Spark NLP for Healthcare Release Notes 5.0.1

 

5.0.1

Highlights

We are delighted to announce a suite of remarkable enhancements and updates in our latest release of Spark NLP for Healthcare. This release comes with the first NER models that are augmented by LangTest library for robustness and bias as well as a support for RxHCC risk score calculation in latest versions.

  • Integrated the Risk Adjustment for Prescription Drug Hierarchical Condition Categories (RxHCC) model into our risk adjustment score calculation engine
  • Advanced entity detection for Section Headers and Diagnoses entities in clinical notes
  • Augmented NER models by leveraging the capabilities of the LangTest library
  • Enhanced Sentence Entity Resolver Models for associating clinical entities with LOINC
  • Strengthen the performance of assertion status detection by reinforcing it with entity type constraints
  • Entity blacklisting in AssertionFilterer to manage assertion status effectively
  • Enhanced ChunkMergeApproach and ChunkFilterer with case sensitivity settings
  • New feature for ChunkMergeApproach to enable filtering chunks according to confidence thresholds
  • Included sentence ID information in Relation Extraction Model metadata
  • Various core improvements; bug fixes, enhanced overall robustness and reliability of Spark NLP for Healthcare
    • Improved deidentification regex pattern for Romanian language
    • Fixed exploded sentences issue in RelationExtractionDLModel
  • Updated notebooks and demonstrations for making Spark NLP for Healthcare easier to navigate and understand
  • The addition and update of numerous new clinical models and pipelines continue to reinforce our offering in the healthcare domain

We believe that these enhancements will elevate your experience with Spark NLP for Healthcare, enabling more efficient, accurate, and streamlined analysis of healthcare-related natural language data.

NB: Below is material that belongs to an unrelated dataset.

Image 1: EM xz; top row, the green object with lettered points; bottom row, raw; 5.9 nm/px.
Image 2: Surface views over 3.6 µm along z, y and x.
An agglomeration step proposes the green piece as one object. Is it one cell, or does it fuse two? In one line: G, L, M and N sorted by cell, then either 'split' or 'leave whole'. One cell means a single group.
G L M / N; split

Integrated The Risk Adjustment For Prescription Drug Hierarchical Condition Categories (RxHCC) Model Into Our Risk Adjustment Score Calculation Engine

We have integrated the RxHCC into our existing risk adjustment score calculation module. This means more accurate and comprehensive risk adjustment scores, especially for patients whose healthcare costs are significantly influenced by prescription drug usage. This enhancement brings a holistic view of a patient’s healthcare needs, further improving the precision of risk assessment.

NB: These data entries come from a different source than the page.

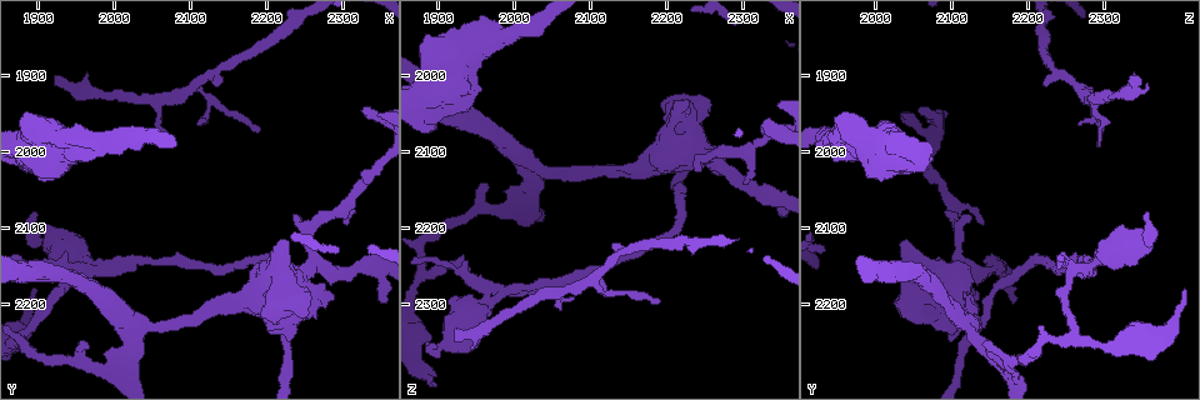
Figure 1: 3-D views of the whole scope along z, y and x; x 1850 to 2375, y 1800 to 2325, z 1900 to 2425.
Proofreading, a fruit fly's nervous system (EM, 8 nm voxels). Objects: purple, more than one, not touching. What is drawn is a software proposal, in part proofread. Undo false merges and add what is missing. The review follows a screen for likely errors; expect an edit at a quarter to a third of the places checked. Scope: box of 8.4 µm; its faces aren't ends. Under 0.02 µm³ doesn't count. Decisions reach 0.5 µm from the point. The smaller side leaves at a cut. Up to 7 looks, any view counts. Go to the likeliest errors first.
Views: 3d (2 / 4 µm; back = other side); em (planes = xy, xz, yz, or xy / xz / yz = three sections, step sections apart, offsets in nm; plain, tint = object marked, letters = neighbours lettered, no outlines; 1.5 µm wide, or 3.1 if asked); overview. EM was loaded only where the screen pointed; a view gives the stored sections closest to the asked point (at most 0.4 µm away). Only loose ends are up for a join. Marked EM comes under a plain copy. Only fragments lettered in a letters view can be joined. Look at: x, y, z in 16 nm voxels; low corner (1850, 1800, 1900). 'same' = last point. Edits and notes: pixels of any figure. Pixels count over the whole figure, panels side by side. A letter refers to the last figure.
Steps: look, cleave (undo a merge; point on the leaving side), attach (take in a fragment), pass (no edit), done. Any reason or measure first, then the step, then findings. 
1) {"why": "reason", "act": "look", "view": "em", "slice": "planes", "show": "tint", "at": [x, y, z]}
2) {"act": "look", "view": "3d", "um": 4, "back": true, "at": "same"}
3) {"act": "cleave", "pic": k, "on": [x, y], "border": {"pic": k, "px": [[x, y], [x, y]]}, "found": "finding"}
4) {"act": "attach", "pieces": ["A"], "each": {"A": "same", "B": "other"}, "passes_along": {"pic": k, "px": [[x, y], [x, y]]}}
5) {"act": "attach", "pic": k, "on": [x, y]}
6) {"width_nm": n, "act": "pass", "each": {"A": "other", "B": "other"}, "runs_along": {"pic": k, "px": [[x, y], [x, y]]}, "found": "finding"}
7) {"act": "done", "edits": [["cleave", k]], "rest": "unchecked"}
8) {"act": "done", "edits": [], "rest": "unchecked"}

{"why": "thick end", "act": "look", "view": "3d", "um": 4, "at": [1900, 1995, 2065]}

We are pleased to introduce support for RxHCC risk score calculation in two new versions: v05 (applicable for 2020, 2021, 2022, and 2023) and v08 (applicable for 2022 and 2023). To utilize these versions with specific years, simply use the following formats: profileRxHCCV05YXX for v05 and profileRxHCCV08YXX for v08.

Example:

Input Data Frame:

filename Age icd10_code Extracted_Entities_vs_ICD_Codes Gender eligibility orec esrd
patient_01.txt 66 C49.9, J18.9, C49.9, D61.81, I26, M06.9 {leiomyosarcoma, C49.9}, {pneumonia, J18.9}, … F CE_NoLowAged 1 false
patient_02.txt 59 C50.92, P61.4, C80.1 {breast cancer, C50.92}, {dysplasia, P61.4}, … F CE_NoLowNoAged 0 true
# v08 year 2023
from sparknlp_jsl.functions import profileRxHCCV08Y23

df = df.withColumn("rxhcc_profile", profileRxHCCV08Y23(df.icd10_code, df.Age, df.Gender, df.eligibility, df.orec, df.esrd))

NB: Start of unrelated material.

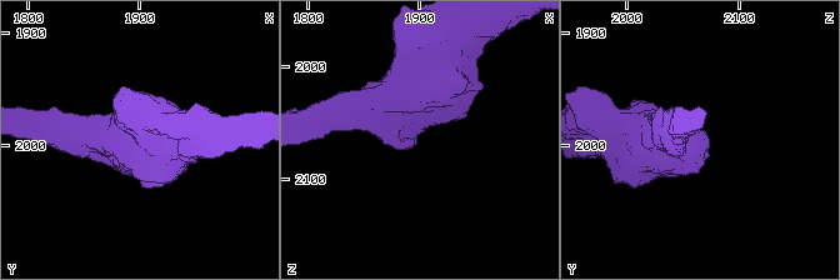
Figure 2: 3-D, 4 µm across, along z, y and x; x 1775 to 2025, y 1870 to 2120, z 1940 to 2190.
{"why": "shape alone is not enough", "act": "look", "view": "em", "slice": "xz", "step": 4, "show": "tint", "at": [1898, 1992, 2062]}

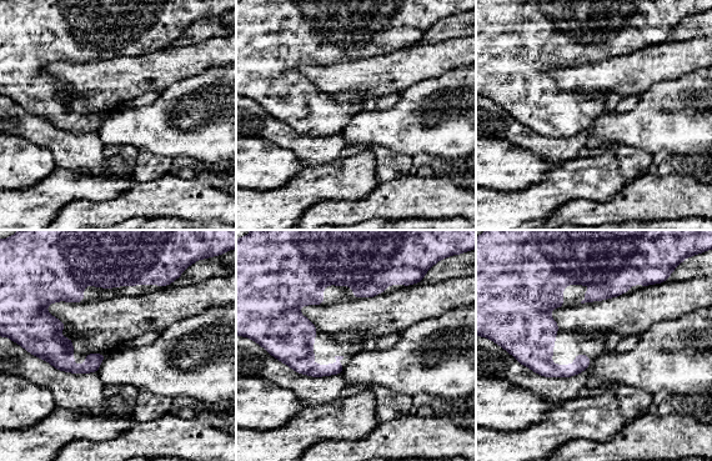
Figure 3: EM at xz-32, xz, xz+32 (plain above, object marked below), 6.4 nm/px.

df = df.withColumn("rxhcc_profile", F.from_json(F.col("rxhcc_profile"), schema))
df = df.withColumn("risk_score", df.rxhcc_profile.getItem("risk_score"))\
       .withColumn("parameters", df.rxhcc_profile.getItem("parameters"))\
       .withColumn("details", df.rxhcc_profile.getItem("details"))\

Results (V08-Y23):

filename Age icd10_code Extracted_Entities_vs_ICD_Codes Gender eligibility orec esrd rxhcc_profile risk_score parameters details
patient_01.txt 66 C49.9, J18.9, C49.9, D61.81, I26, M06.9 {leiomyosarcoma, C49.9}, {pneumonia, J18.9}, … F CE_NoLowAged 1 false {0.575, null, {“elig”:”CE_NoLowAged”,”age”:66, … 0.575 {“elig”:”CE_NoLowAged”,”age”: … {“Rx_CE_NoLowAged_F65_69”…
patient_02.txt 59 C50.92, P61.4, C80.1 {breast cancer, C50.92}, {dysplasia, P61.4}, … F CE_NoLowNoAged 0 true {0.367, null, {“elig”:”CE_NoLowNoAged”,”age”:59… 0.367 {“elig”:”CE_NoLowNoAged”,”age”… { Rx_CE_NoLowNoAged_F55_5…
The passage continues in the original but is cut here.